When we are children and young adults, it can be easy for us to go about our lives without thinking about the true value of learning particular skills now, when we are young, rather than waiting until we’re older. When I look back at my life through those halcyon days of middle and high school, and even college, it makes me truly realize the significance and value of learning particular financial life skills when we’re young. These skills, I now realize, not only impact a young adult’s knowledge and understanding of finances at that age, but also evolve over time as they gain life experience and exposure to new and more complex financial concepts. As a Junior and Senior at the University of Wisconsin-Madison, I served as a peer educator for two Financial Life Skills courses, one for freshman/sophomore students, and the other for upper classmen, with most of the students being seniors preparing for life after graduation. The courses covered topics ranging from our personal view of money based on our core values, beliefs, upbringing, etc., to preparing financially for unexpected life events by establishing a “rainy day fund”, to utilizing insurance to best fit our needs. My interactions with these college students and other students over the years related to personal finance have highlighted for me a few key financial life skills/concepts. Three concepts that consistently arose and that I wish I was exposed to in greater detail at a young age are:
- Budgeting/cash flow management;
- The power of paying yourself first as a saving strategy;
- The value of compound interest.
I have become acutely aware, through my years of working with young adults, that the term “budget” often triggers feelings of uncertainty and apprehensiveness around the (perhaps misplaced) idea that creating a budget will be overwhelming and stressful. However, after just a brief exposure to the a few tracking tools and budgeting strategies, and a two-week long expense tracking activity, many of these same individuals showed a confidence and comfort level that was like a breakthrough. Of course there are many different tools that can be used for budgeting and cash flow management, but a tool that helped me obtain a better understanding of my money “habitudes” (habits and attitudes towards how I view money) was Mint.com. Admittedly, online budgeting isn’t for everyone, but for me, having my checking account and credit card linked allowed me to see exactly where I was allocating my resources in a crystal clear way. From there, it was a cinch to develop a spending plan that best fit my situation. With a tool like Mint, I was able to develop a skill that has made me more aware of my spending and eased any stress I might have harbored about the unknown. The thing is, with just a simple online search, one can find so many different tools and cash management strategies that one is almost certain to be best tailored to their needs and situation.
Paying Yourself First
While budgeting is a skill that can be so valuable to obtain at a young age, the concept of “paying yourself first” can leverage budgeting for a double pay-off. Paying yourself first means building a system that automatically allows you to achieve your saving/investment goals without taking any additional steps. Two common methods are setting up automatic contributions to a savings or investment account, or setting up automatic payroll deductions for contributions to one’s employer-provided retirement plan.
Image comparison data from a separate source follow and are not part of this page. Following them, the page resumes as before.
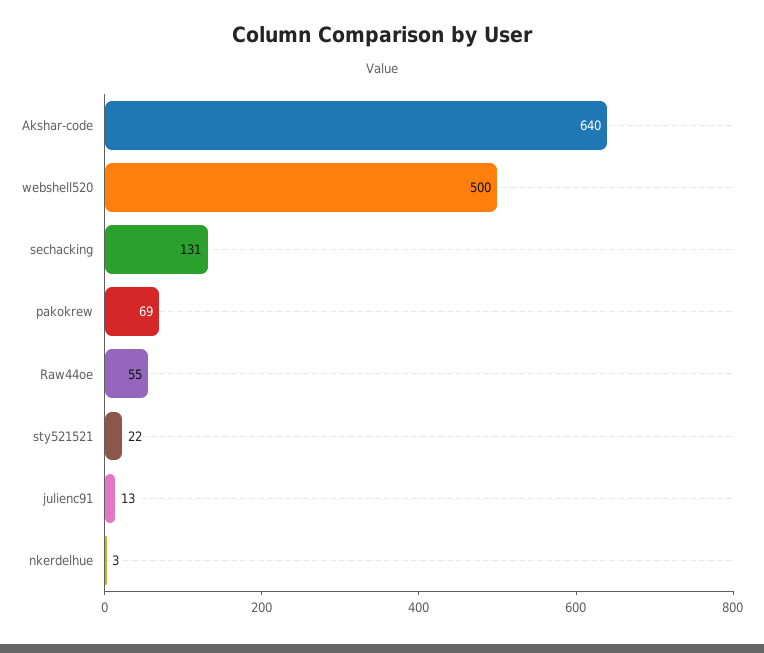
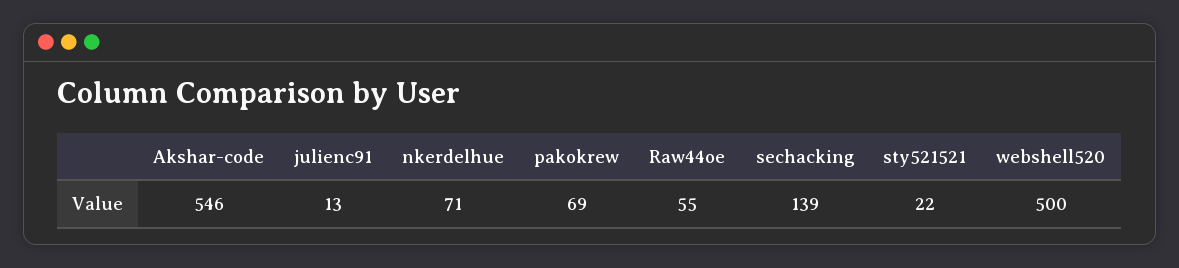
Akshar-code: 640 -> 546
sechacking: 131 -> 139
nkerdelhue: 3 -> 71

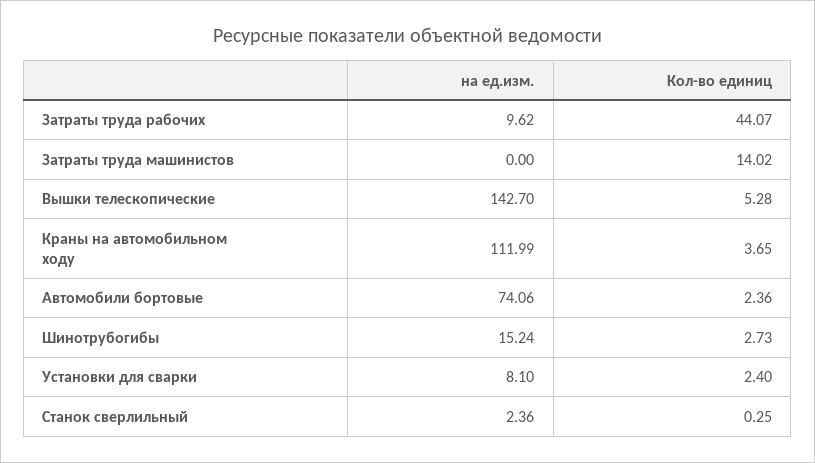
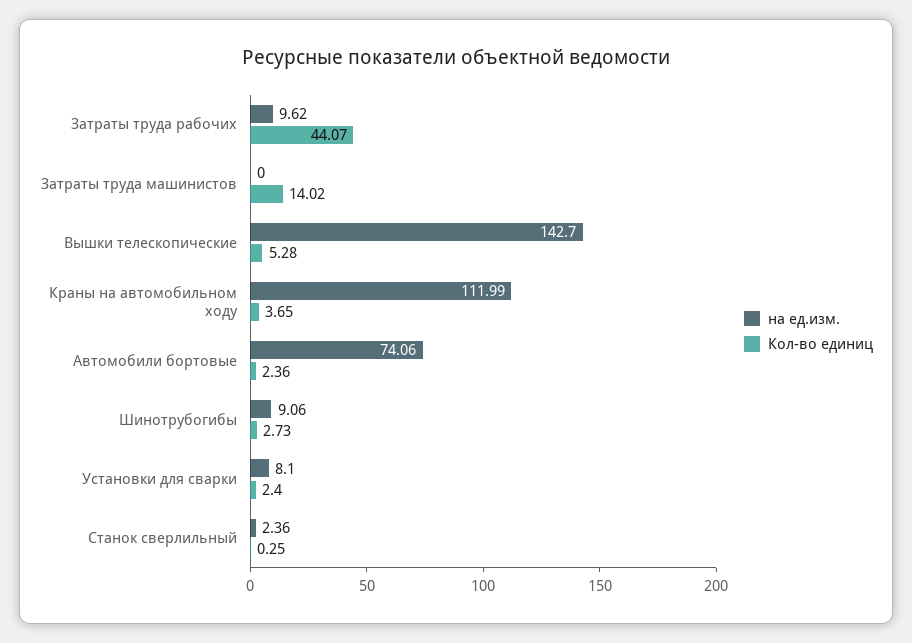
на ед.изм., Шинотрубогибы: 15.24 -> 9.06

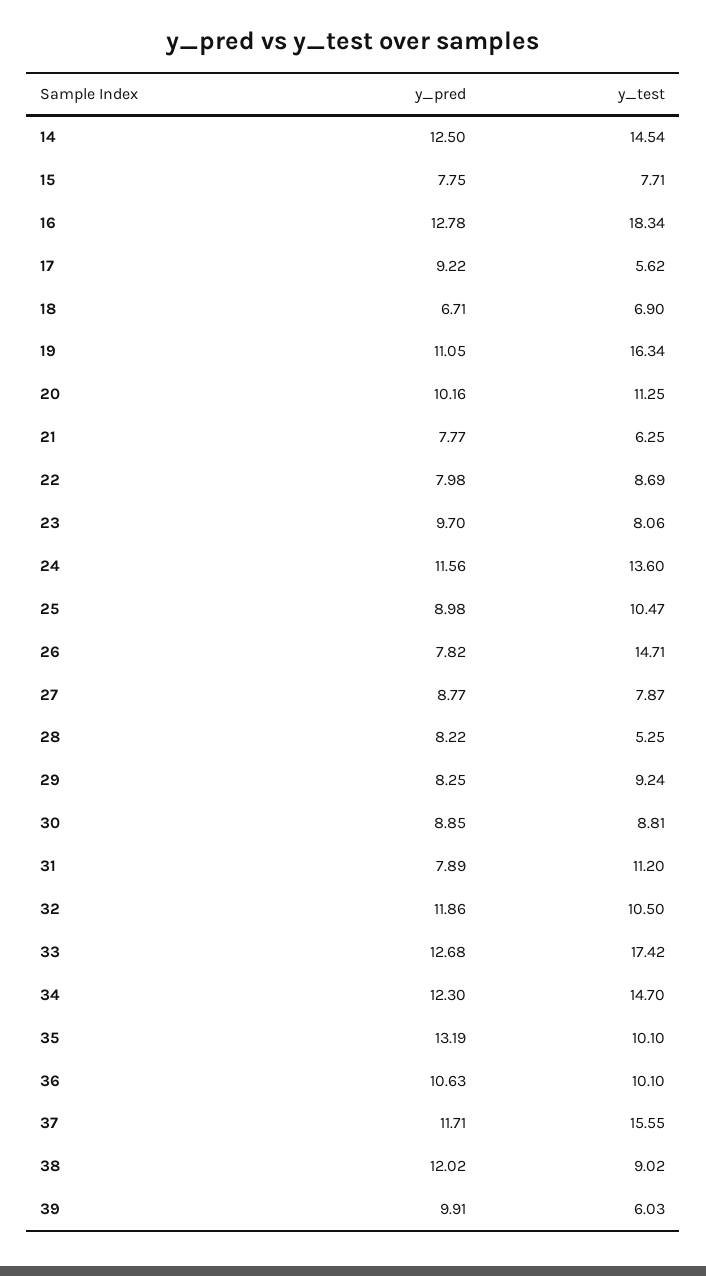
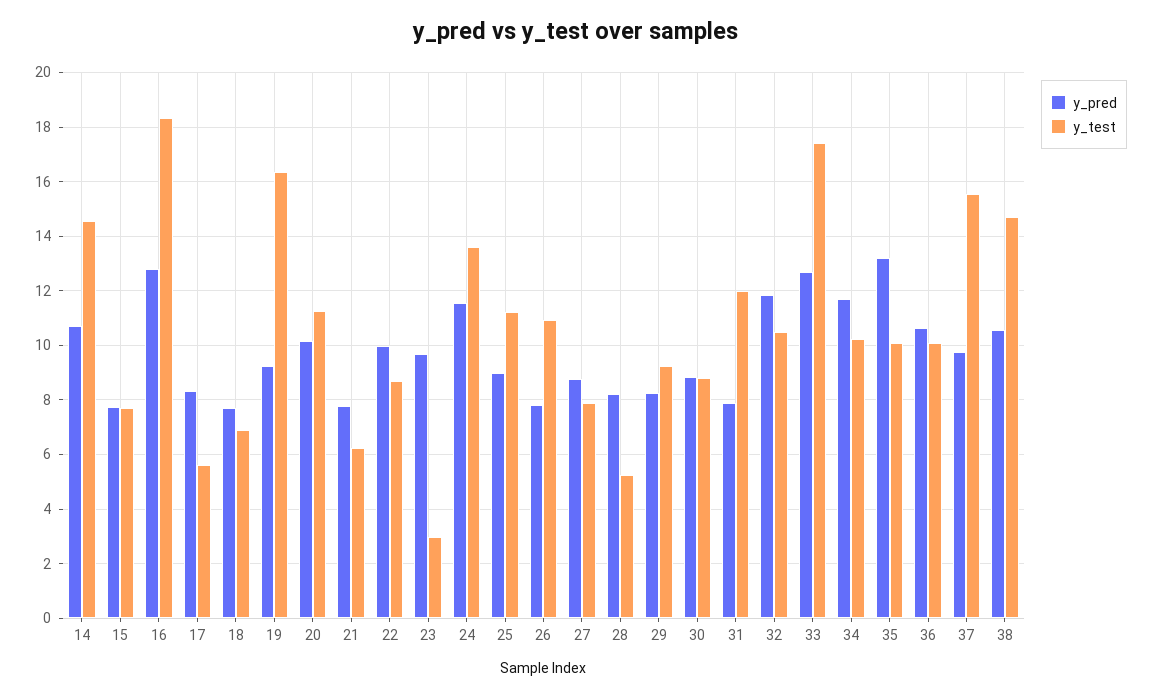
y_pred, 14: 12.5 -> 10.75
y_pred, 17: 9.22 -> 8.25
y_pred, 18: 6.71 -> 7.75
y_pred, 19: 11.05 -> 9.25
y_pred, 22: 7.98 -> 10
y_test, 23: 8.06 -> 3
y_test, 25: 10.47 -> 11.25
y_test, 26: 14.71 -> 11
y_test, 31: 11.2 -> 12
y_pred, 34: 12.3 -> 11.75
y_test, 34: 14.7 -> 10.25
y_pred, 37: 11.71 -> 9.75
y_pred, 38: 12.02 -> 10.5
y_test, 38: 9.02 -> 14.75
y_pred, 39: 9.91 -> none
y_test, 39: 6.03 -> none

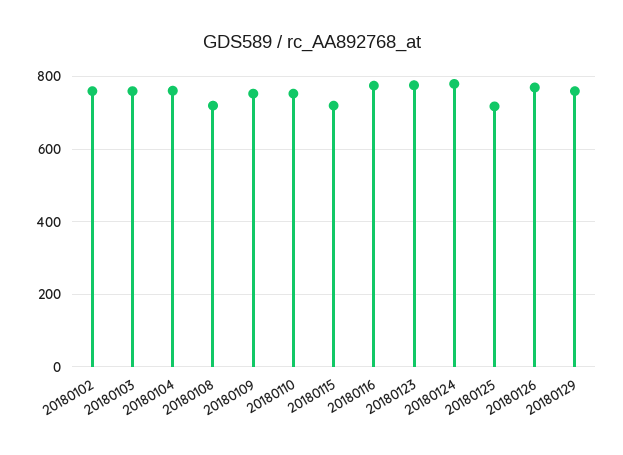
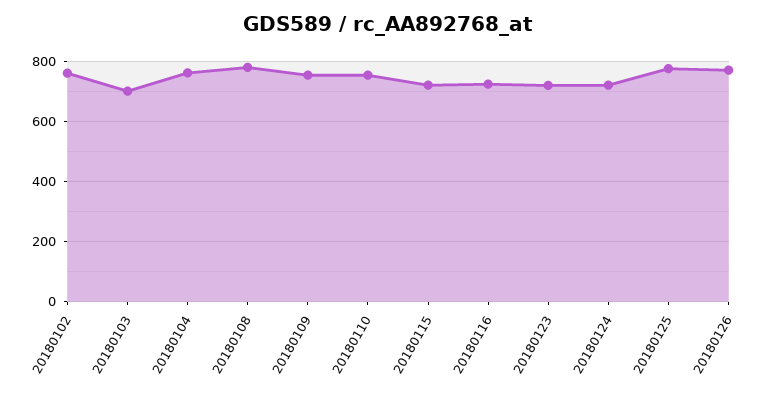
20180103: 760 -> 700
20180108: 720 -> 780
20180116: 780 -> 720
20180123: 780 -> 720
20180124: 780 -> 720
20180125: 720 -> 780
20180129: 760 -> none

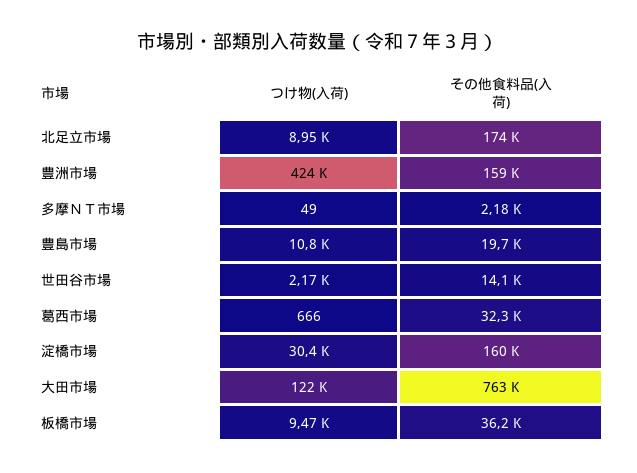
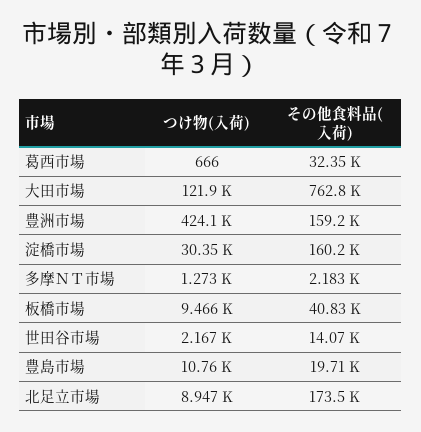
つけ物(入荷), 多摩ＮＴ市場: 49 -> 1273
その他食料品(入荷), 板橋市場: 36200 -> 40830

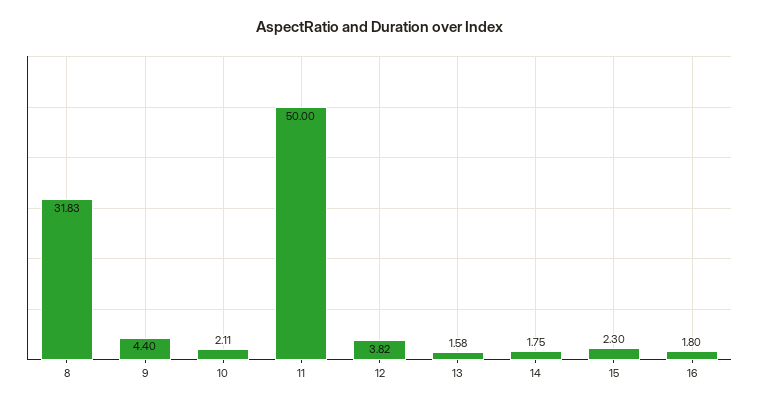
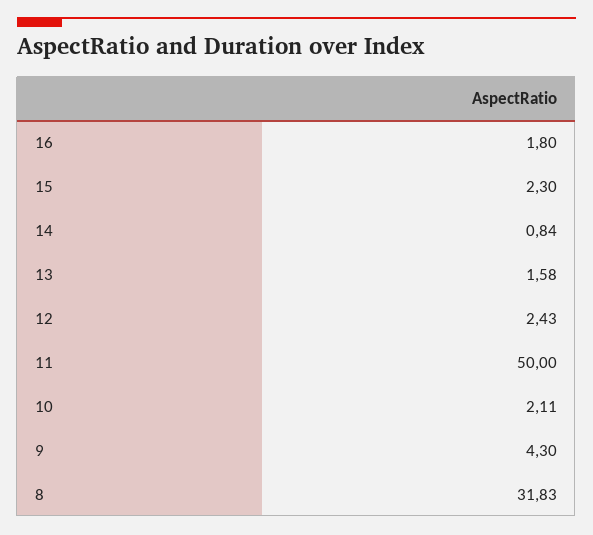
9: 4.4 -> 4.3
12: 3.82 -> 2.43
14: 1.75 -> 0.84

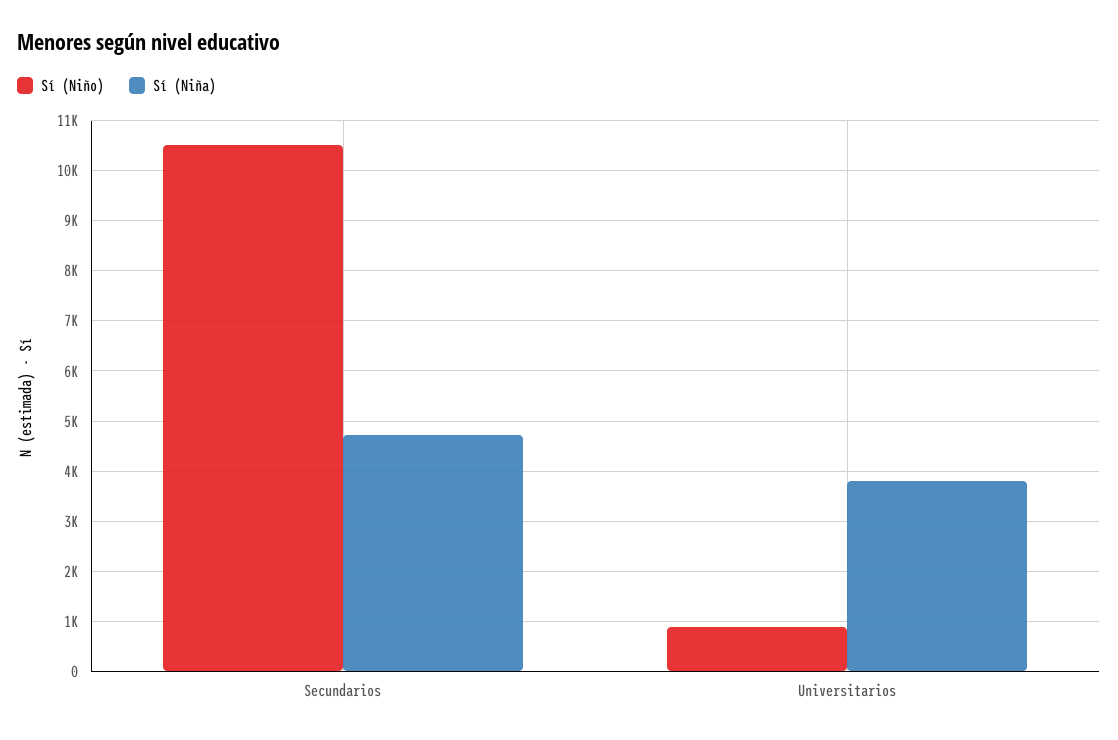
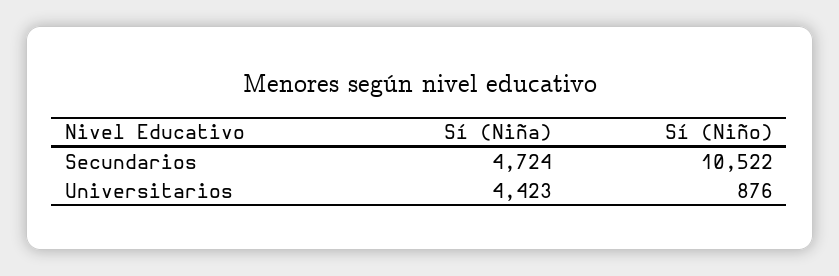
Sí (Niña), Universitarios: 3800 -> 4423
Either of these simple strategies can drastically streamline the process of having to continuously manually allocate funds each week or month to the desired bank or investment account, a task which can be difficult to keep consistent. Combined with a personally tailored budget, automatic transfers produce not only peace of mind surrounding savings goals, but also provide a clear picture of exactly how one can be better prepared in the event of an emergency or unplanned expense. Having this discussion with young students while they’re young can equip them with a skill that may also help reduce anxiety regarding finances as they enter new and different life stages.
While I wish that I was exposed to these techniques at a much younger age, I now see the immense benefits of living with the “pay yourself first mindset” as it also pertains to the impact of compound interest over time. Sometimes referred to as the 8th wonder of the world, the concept of compound interest is that over time, the interest you earn on an investment will be compounded by earning additional interest on that same interest. In other words, it is interest on interest. Think of this concept as our dollars going out to recruit more dollars to join them in growing over time. For example, two individuals each choose to save $300 a month until they are age 65 in preparation for retirement. Individual A is 25 years old and Individual B is 30 years old. Assuming a 5% annualized rate of return and compound interest, Individual A will have $457,806 at age 65, and Individual B will have $340,828. The dramatic difference in the total savings amount between these two individuals illustrates the effect of compound interest, as well as the impact that just 5 years can make in future savings. Understanding the true power of this concept at a young age makes the saving process feel more real, and positions us to realize the impact of saving now versus waiting to save later. And when we know it, we can act on it.
I feel privileged today to be able to reminisce about my childhood and life as a young adult, and find these three concepts rising to the fore as three skills that I wish I was exposed to even more at a younger age. My studies in college and now my experiences as a young Financial Planner have revealed the deep impact that having a solid foundation, built around these concepts, can have in navigating the financial aspects of one’s life. I see now how they can ease the stress and uneasiness that often accompanies learning new financial concepts. I will never stop advocating for our school systems to continue to integrate personal finance-related programs and courses in their required curriculum. But the main thing that strikes me today is that by taking a few small but significant steps on our part, personally, to educate the younger generation and to encourage them to experience and explore these financial concepts, we will further prepare them for the future and instill in them a confidence that can guide them financially the rest of their lives.